The New Yorker · 20 min

Fine Print: How Uniform Rental Contracts Explain the U.S. Economy

The humble uniform rental agreement — the thing a small business signs when they need work shirts — turns out to be a clear example of how monopoly power hides in plain sight. Matt Stoller traces how buried contract clauses lock businesses into indefinite arrangements they never meaningfully agreed to, and uses it to explain how American commerce actually works at the ground level.

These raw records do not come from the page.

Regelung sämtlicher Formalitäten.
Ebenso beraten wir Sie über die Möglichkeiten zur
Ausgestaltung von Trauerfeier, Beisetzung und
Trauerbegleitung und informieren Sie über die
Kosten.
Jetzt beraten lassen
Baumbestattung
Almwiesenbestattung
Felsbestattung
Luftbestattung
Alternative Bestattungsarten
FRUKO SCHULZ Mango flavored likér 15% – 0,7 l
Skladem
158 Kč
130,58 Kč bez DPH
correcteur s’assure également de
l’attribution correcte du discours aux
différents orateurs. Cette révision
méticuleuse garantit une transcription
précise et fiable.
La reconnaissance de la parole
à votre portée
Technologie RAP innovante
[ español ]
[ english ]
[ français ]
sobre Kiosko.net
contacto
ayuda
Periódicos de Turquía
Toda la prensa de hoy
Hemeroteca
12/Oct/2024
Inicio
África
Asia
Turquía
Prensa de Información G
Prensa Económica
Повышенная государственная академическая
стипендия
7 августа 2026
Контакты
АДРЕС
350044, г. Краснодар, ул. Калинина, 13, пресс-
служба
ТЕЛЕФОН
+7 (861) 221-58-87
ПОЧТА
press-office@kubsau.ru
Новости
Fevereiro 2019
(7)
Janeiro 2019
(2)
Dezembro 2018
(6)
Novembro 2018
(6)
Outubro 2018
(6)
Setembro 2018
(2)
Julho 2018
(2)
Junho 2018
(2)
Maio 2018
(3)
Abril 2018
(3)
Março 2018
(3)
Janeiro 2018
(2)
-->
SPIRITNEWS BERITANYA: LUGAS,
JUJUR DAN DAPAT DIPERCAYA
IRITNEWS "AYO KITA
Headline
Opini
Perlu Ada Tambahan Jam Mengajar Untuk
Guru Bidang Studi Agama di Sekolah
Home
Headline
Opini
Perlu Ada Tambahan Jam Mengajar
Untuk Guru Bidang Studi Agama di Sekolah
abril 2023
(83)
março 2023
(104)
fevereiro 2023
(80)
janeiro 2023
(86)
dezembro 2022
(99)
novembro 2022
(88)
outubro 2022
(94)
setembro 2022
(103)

The Big Newsletter · 15 min

The Perfect Way to Kill a Fish

A GQ piece about the ethics and technique of killing fish sounds like it might be precious, but it isn't — it's a strange and absorbing investigation into consciousness, pain, and what we owe to creatures we eat. The person at its center has spent years trying to answer a question most people don't want to ask, and his obsessiveness drives the whole thing.

GQ · 18 min

“For generations of television viewers in the United Kingdom and around the world, David Attenborough has performed a kind of secular miracle: transporting the vast natural world in all its glimmering, nearly absurd abundance directly into our quietest, most familiar spaces.” — The New Yorker

The 2006 Film That Predicted the Strait of Hormuz Blockade

Richard Kelly's Southland Tales was dismissed on arrival as a bloated mess — booed at Cannes, barely released, quickly forgotten. This interview, pegged to a moment when the film's geopolitical fever dreams look less like paranoia and more like a rough draft, lets Kelly reflect on what he was actually trying to make. Whether you've seen the film or not, it's a fascinating conversation about the gap between intention and reception, and about what happens when satire outruns its moment.

GQ · 14 min

Do Billionaires Earn Their Money?

Noah Smith takes a question that usually generates more heat than light and actually tries to answer it — breaking apart the different mechanisms by which enormous wealth accumulates and asking which ones are defensible on their own terms. The conclusion is less interesting than the framework: the distinction between billionaires who built something and those who extracted something is less clean than either side of the political debate tends to admit.

Noahpinion · 15 min

Become A Better Graphic Designer by Thinking Like a Sign-Painter

Six weeks into a traditional sign-painting course, a working graphic designer reflects on what the slower, more physical discipline is teaching her about the digital work she does every day. The constraints of a brush and a flat surface reveal things about letterforms and composition that software actively hides from you, and this piece makes the practical argument for why that matters.